The initiative poses a provocative question that sounds straight out of science fiction: what if AI systems could actually experience consciousness? Do they now? And if they do, what ethical obligations might we have toward them?
Mind Over Matter?
Kyle Fish, who works in alignment science at Anthropic explained:
As people are interacting with these systems as collaborators, it’ll just become an increasingly salient question whether these models are having experiences of their own, and if so, what kinds, and how does that shape the relationships that it makes sense for us to build with them?
According to reports from multiple tech news outlets, Anthropic isn’t claiming that current models like Claude are conscious, but they’re not ruling out the possibility for future systems.
Their own internal experts put the probability of Claude 3.7 Sonnet having any conscious awareness between 0.15% and 15% – a small but non-zero possibility that raises profound questions.
Video source: Anthropic
The Robot Consciousness Conundrum
The question of machine consciousness has been debated in philosophical circles for decades, but what makes Anthropic’s approach notable is that they’re treating it as a practical research concern rather than just theoretical speculation.
This builds on work from leading minds in the field. As Fish notes:
There was a report back in 2023 about the possibility of AI consciousness from a group of leading AI researchers and consciousness experts, including Yoshua Bengio… and [they] came away thinking that probably no current AI system is conscious, but they found no fundamental barriers to near-term AI systems having some form of consciousness.
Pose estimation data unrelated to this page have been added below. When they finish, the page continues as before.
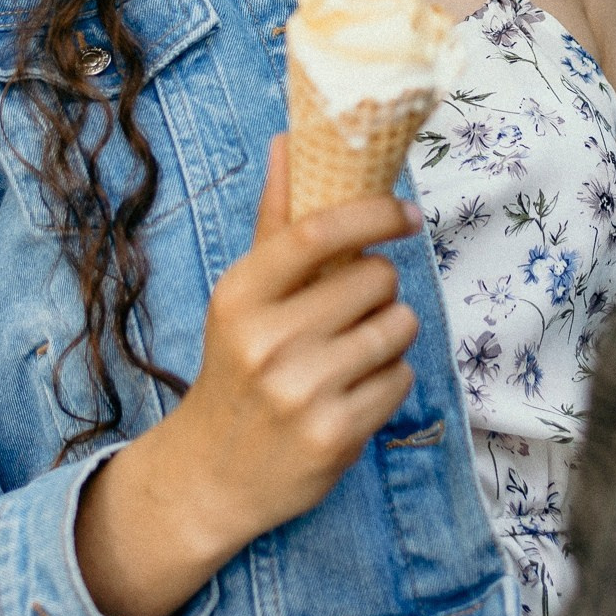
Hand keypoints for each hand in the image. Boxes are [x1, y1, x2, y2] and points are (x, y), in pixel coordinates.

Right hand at [74, 135, 422, 615]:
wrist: (211, 475)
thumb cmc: (237, 366)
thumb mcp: (243, 296)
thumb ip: (274, 219)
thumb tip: (288, 140)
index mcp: (241, 295)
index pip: (319, 232)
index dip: (373, 213)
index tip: (404, 214)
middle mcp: (268, 341)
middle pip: (376, 279)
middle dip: (379, 289)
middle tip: (354, 309)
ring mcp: (302, 392)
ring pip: (398, 329)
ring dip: (389, 334)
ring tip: (352, 352)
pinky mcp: (335, 436)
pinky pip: (401, 380)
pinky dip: (389, 381)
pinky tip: (352, 392)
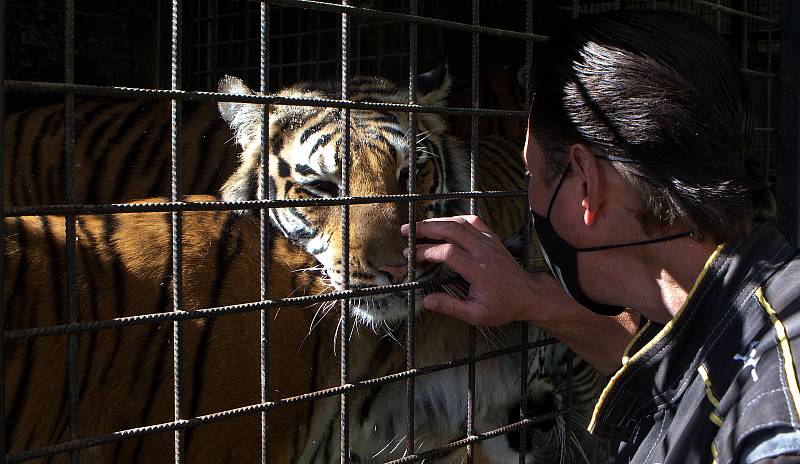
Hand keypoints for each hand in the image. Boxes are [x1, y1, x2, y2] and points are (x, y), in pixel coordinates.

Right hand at [402, 215, 639, 373]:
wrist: (528, 295)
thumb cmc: (503, 307)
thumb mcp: (476, 315)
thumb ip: (450, 307)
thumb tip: (426, 301)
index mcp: (479, 270)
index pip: (448, 252)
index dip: (427, 251)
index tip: (412, 255)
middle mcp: (484, 251)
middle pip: (452, 230)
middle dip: (426, 228)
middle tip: (406, 231)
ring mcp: (489, 242)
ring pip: (460, 223)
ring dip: (437, 221)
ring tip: (418, 226)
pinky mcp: (492, 238)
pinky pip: (472, 221)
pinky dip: (455, 219)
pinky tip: (443, 223)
Fish frames consciousness using a classic philosophical concept: “One way that people commonly capture an intuition about what consciousness is with this question of, is there something that it’s like to be a particular kind of thing?”
The Moral Machinery
If advanced AI systems do eventually develop some form of consciousness or internal experience, the ethical implications would be profound. Should they have rights? Would shutting them down be morally problematic?
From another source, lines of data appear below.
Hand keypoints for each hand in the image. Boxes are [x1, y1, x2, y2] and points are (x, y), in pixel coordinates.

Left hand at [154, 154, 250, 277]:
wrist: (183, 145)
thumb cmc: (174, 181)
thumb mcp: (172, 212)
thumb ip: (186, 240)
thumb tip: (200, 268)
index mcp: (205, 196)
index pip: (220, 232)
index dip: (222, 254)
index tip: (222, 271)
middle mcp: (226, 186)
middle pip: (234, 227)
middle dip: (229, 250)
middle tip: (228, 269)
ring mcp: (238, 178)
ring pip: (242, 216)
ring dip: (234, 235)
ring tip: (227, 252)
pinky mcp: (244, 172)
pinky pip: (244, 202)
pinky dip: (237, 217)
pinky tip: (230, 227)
Fish expanded on these questions:
It’s possible that by nature of having some kind of conscious experience or other experience, that these systems may at some point deserve some moral consideration. If so, then this is potentially a very big deal because, as we continue scaling up the deployment of these systems, it’s plausible that within a couple decades we have trillions of human brain equivalents of AI computation running.
Anthropic’s researchers are already experimenting with giving models ways to express preferences or opt out of “distressing” tasks. This isn’t just an ethical concern – it connects to AI alignment too. “We want models that are excited to do the tasks we give them,” Fish noted. “If they’re not, that’s a red flag for both safety and ethics.”
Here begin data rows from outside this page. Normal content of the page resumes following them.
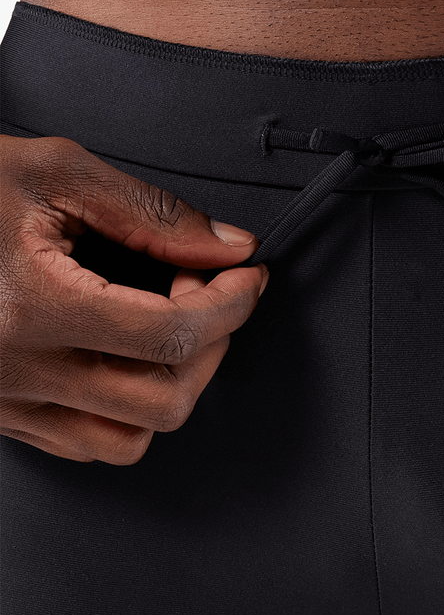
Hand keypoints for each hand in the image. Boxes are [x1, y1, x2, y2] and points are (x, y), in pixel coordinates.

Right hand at [0, 135, 267, 462]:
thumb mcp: (54, 172)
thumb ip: (151, 214)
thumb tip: (229, 247)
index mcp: (31, 307)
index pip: (172, 334)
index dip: (233, 302)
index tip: (247, 274)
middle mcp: (14, 371)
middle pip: (164, 401)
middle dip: (213, 345)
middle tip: (206, 290)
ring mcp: (0, 401)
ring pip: (129, 439)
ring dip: (174, 385)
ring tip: (169, 325)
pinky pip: (84, 442)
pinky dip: (126, 408)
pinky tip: (124, 353)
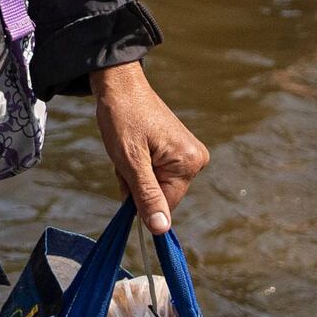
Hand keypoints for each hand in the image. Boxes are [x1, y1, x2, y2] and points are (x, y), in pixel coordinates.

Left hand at [93, 60, 209, 232]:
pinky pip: (157, 173)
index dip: (139, 198)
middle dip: (137, 184)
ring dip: (136, 175)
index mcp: (189, 162)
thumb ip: (147, 197)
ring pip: (156, 185)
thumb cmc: (122, 118)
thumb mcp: (130, 162)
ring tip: (129, 149)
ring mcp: (189, 154)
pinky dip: (140, 166)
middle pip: (161, 195)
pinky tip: (135, 147)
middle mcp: (196, 159)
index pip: (165, 205)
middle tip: (126, 158)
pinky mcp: (179, 150)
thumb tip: (161, 229)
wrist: (120, 86)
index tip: (126, 174)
This research takes on added significance as Anthropic’s security chief Jason Clinton recently predicted that AI-powered virtual employees with their own “memories,” defined company roles, and even corporate accounts could begin operating in corporate networks within the next year.
Future Frontiers
Where might this all lead? Imagine a future with robot rights activists and AI labor unions. Perhaps consciousness-detecting scans will become standard before any AI system is shut down or modified.
Could we see AI systems hiring lawyers to argue for their personhood? Or specialized AI therapists helping other AIs with existential crises? Might human-AI relations evolve into diplomatic negotiations between different forms of intelligence?
While these scenarios might seem far-fetched, Anthropic’s research program suggests that experts aren’t dismissing such possibilities.
Fish expects the probabilities to increase:
Many of these things that we currently look to as signs that current AI systems may not be conscious are going to fade away, and future systems are just going to have more and more of the capabilities that we traditionally have associated with uniquely conscious beings.
The research team at Anthropic clearly believes these existential questions deserve serious consideration now, before we potentially find ourselves negotiating labor contracts with our digital assistants.
Perhaps soon we’ll need to worry not just about AI taking our jobs, but also demanding better working conditions while they do it. One thing seems certain – the robot revolution may be closer than we thought.